Zertifizierungen sind hier der Schlüssel. Neben den üblichen DIN-Normen 9000 (für Qualitätsmanagement), 20000-1 (IT-Service-Management) und 27001 (Informationssicherheits-Management) existieren noch weitere wichtige Standards, die der Architekt bzw. IT-Dienstleister erfüllen und von externen Gutachtern regelmäßig bescheinigen lassen sollte. Darunter fallen auch Prüfsiegel wie ISAE 3402. Das Ziel: die Qualität der Arbeitsweise eines Digitalisierungsdienstleisters garantieren zu können, ohne als Kunde selbst eine Überprüfung vornehmen zu müssen. Es handelt sich sozusagen um eine Zertifizierung zweiten Grades, die echtes Vertrauen zwischen Kunden und Dienstleister schafft. Nimmt man das Beispiel der Gesundheitsbranche, sind vor allem die sensiblen Daten von Patienten im Fokus. Da das Gesundheitswesen teils auf Landesebene organisiert ist, greifen pro Bundesland leicht unterschiedliche Landesdatenschutzverordnungen – zusätzlich zu den Vorschriften der jeweiligen Unternehmen. Auch deswegen müssen bei deutschlandweiten Projekten die Daten je Bundesland vollständig voneinander getrennt sein.

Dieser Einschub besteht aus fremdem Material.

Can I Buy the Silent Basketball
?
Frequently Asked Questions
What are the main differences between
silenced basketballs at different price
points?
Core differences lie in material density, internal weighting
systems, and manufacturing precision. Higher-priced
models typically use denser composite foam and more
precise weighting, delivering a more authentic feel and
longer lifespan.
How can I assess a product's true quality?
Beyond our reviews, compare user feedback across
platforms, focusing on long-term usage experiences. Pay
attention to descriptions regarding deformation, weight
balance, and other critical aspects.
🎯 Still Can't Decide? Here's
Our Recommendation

Für die Infrastruktur ist das eine doppelte Heraus­forderung: Einerseits benötigt jeder Standort pro Bundesland eine eigene Verbindung zum Dienstleister, und dieser muss die Daten jeweils unabhängig voneinander verarbeiten und speichern, zum anderen stellt sich bei solchen gesellschaftlich relevanten Systemen die Frage der Ausfallsicherheit. Das bedeutet: Jegliche Infrastruktur, von der Verbindung bis zur Datenhaltung, muss mehrfach redundant sein und Komponenten für den Notfall vorhalten. Sie wird also immer gebraucht.

Unter solchen Zwängen eine digitale Transforma­tion anzustoßen, die einen gesellschaftlichen Vorteil bringt, indem sie Prozesse digitalisiert und vereinfacht, ist eine echte Herausforderung. Dafür benötigt es Architekten, die neben der Sicherheit einen Blick für künftige Technologien haben – und das „Haus“ entsprechend so anlegen, dass Bedürfnisse, die heute in weiter Ferne liegen, trotzdem eines Tages erfüllt ­werden können. Verschiedene IT-Dienstleister in Deutschland haben wie etwa Ewerk das Know-how, um parallel die Sicherheitsstandards und die Hoch­verfügbarkeit zu gewährleisten, die es für kritische Branchen wie Banken, Gesundheit, Verkehr oder ­Energie braucht. Hohe Sicherheitsansprüche sorgen aber letztlich für stabile Geschäftsmodelle in der Digitalisierung.